PROBLEM TO SOLVE: Repeat exactly the line that includes "M 102,453 L" and all lines after it, ending with the last line of the listing below.
===== SOURCE MATERIAL =====
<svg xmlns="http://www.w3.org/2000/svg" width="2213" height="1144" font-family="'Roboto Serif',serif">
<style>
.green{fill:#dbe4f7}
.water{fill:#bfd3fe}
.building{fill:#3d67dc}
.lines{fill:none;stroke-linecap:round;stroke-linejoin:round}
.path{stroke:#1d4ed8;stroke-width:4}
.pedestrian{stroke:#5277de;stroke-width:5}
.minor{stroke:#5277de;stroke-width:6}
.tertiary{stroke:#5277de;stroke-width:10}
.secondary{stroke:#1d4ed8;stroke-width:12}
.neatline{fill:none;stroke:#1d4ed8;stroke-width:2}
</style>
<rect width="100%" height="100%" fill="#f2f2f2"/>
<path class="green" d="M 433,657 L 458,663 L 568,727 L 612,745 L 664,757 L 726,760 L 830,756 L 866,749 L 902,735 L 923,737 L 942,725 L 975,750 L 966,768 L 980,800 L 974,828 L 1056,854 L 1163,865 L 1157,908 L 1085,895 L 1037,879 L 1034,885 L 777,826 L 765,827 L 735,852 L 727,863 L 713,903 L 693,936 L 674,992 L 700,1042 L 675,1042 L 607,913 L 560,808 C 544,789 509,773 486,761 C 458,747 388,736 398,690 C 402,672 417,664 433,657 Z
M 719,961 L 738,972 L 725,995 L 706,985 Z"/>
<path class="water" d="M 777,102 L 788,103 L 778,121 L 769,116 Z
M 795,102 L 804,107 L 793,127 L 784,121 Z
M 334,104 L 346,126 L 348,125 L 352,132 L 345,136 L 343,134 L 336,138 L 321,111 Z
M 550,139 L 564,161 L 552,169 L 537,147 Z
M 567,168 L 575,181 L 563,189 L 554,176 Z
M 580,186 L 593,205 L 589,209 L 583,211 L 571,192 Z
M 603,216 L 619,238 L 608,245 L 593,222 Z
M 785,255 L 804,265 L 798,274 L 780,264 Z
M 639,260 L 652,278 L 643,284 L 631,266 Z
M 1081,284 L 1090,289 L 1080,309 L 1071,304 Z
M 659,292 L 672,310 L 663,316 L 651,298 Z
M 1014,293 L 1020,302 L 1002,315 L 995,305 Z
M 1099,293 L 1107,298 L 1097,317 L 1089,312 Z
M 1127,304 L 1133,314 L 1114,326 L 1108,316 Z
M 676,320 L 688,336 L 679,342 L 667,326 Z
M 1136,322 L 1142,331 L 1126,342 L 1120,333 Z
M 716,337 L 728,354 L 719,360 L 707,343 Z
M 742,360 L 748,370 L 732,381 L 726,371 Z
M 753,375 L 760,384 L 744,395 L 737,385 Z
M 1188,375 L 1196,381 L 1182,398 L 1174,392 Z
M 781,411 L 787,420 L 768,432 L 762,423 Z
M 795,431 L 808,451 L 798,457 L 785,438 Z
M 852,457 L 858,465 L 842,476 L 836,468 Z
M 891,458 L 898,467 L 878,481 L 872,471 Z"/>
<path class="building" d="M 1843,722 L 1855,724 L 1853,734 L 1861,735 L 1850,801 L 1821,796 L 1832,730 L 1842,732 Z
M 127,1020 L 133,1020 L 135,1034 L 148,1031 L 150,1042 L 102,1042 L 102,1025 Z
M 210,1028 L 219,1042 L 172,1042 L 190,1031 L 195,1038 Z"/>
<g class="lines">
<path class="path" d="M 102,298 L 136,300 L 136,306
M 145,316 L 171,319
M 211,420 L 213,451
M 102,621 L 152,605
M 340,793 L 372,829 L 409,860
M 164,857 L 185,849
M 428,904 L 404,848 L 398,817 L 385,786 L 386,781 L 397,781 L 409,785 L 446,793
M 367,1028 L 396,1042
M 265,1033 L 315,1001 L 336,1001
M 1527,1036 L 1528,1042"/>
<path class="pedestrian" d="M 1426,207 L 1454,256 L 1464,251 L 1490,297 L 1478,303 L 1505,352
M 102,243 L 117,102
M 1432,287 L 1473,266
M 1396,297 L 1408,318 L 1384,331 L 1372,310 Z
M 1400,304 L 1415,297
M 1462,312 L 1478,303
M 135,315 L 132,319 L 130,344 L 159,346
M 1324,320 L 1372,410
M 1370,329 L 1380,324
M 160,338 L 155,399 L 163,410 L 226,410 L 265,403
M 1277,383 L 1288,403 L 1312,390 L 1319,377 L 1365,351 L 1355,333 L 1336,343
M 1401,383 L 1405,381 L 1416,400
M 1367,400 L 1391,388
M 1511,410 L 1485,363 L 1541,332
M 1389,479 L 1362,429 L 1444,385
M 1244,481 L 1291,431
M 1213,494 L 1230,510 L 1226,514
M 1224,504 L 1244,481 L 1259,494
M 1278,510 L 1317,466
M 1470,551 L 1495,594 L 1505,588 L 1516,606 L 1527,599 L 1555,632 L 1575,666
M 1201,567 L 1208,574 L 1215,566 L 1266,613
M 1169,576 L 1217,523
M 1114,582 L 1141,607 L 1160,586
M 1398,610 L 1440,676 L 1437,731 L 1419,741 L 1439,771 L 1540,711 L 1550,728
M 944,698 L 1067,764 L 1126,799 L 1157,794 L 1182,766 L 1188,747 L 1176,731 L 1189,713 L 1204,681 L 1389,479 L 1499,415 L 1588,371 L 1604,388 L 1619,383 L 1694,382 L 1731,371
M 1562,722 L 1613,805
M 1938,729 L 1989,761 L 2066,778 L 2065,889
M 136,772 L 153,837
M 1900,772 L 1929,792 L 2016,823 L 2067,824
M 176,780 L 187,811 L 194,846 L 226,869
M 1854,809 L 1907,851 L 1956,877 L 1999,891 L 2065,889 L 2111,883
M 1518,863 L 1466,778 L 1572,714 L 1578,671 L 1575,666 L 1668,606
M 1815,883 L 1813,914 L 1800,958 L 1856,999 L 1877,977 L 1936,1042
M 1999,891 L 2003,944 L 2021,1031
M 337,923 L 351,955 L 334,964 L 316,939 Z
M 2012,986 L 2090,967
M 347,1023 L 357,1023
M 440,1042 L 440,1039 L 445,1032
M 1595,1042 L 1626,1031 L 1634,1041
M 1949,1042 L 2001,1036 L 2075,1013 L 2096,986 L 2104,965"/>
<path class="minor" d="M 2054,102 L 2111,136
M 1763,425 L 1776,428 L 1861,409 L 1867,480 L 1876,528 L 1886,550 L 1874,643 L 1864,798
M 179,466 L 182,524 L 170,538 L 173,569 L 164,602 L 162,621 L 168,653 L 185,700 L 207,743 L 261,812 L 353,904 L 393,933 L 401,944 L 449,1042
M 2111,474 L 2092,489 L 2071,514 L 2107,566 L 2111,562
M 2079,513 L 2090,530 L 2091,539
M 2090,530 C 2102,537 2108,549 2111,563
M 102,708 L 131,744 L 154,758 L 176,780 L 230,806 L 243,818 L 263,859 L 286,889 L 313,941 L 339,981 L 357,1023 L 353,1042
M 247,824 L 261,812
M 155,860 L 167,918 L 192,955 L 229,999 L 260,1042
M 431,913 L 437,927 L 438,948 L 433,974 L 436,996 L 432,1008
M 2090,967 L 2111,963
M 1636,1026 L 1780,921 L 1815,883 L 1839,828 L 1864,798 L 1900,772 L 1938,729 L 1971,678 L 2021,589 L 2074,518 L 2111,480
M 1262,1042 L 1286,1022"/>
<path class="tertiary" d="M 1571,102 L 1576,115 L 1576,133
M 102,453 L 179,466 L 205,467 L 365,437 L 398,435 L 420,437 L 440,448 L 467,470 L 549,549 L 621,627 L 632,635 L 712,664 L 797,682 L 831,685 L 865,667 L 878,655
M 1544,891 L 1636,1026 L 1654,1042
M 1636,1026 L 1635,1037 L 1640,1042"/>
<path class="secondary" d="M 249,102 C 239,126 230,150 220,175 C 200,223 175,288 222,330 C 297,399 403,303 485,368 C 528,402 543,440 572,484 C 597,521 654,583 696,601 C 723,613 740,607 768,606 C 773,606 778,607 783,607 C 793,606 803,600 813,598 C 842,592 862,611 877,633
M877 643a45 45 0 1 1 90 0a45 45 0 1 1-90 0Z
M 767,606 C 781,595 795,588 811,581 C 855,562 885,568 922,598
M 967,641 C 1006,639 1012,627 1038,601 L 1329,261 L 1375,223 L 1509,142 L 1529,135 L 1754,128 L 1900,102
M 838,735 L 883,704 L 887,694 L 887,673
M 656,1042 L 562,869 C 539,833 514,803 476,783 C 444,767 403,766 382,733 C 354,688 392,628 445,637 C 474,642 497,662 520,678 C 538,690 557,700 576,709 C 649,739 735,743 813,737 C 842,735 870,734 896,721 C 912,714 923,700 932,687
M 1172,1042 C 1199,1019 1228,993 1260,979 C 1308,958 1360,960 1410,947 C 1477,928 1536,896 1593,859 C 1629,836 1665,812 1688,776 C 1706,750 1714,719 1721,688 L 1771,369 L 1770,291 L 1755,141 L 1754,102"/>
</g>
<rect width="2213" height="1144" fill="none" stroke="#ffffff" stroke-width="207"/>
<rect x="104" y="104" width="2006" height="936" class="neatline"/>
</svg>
=====
SOLUTION FOR THIS PROBLEM:
M 102,453 L 179,466 L 205,467 L 365,437 L 398,435 L 420,437 L 440,448 L 467,470 L 549,549 L 621,627 L 632,635 L 712,664 L 797,682 L 831,685 L 865,667 L 878,655
M 1544,891 L 1636,1026 L 1654,1042
M 1636,1026 L 1635,1037 L 1640,1042"/>
<path class="secondary" d="M 249,102 C 239,126 230,150 220,175 C 200,223 175,288 222,330 C 297,399 403,303 485,368 C 528,402 543,440 572,484 C 597,521 654,583 696,601 C 723,613 740,607 768,606 C 773,606 778,607 783,607 C 793,606 803,600 813,598 C 842,592 862,611 877,633
M877 643a45 45 0 1 1 90 0a45 45 0 1 1-90 0Z
M 767,606 C 781,595 795,588 811,581 C 855,562 885,568 922,598
M 967,641 C 1006,639 1012,627 1038,601 L 1329,261 L 1375,223 L 1509,142 L 1529,135 L 1754,128 L 1900,102
M 838,735 L 883,704 L 887,694 L 887,673
M 656,1042 L 562,869 C 539,833 514,803 476,783 C 444,767 403,766 382,733 C 354,688 392,628 445,637 C 474,642 497,662 520,678 C 538,690 557,700 576,709 C 649,739 735,743 813,737 C 842,735 870,734 896,721 C 912,714 923,700 932,687
M 1172,1042 C 1199,1019 1228,993 1260,979 C 1308,958 1360,960 1410,947 C 1477,928 1536,896 1593,859 C 1629,836 1665,812 1688,776 C 1706,750 1714,719 1721,688 L 1771,369 L 1770,291 L 1755,141 L 1754,102"/>
</g>
<rect width="2213" height="1144" fill="none" stroke="#ffffff" stroke-width="207"/>
<rect x="104" y="104" width="2006" height="936" class="neatline"/>
</svg>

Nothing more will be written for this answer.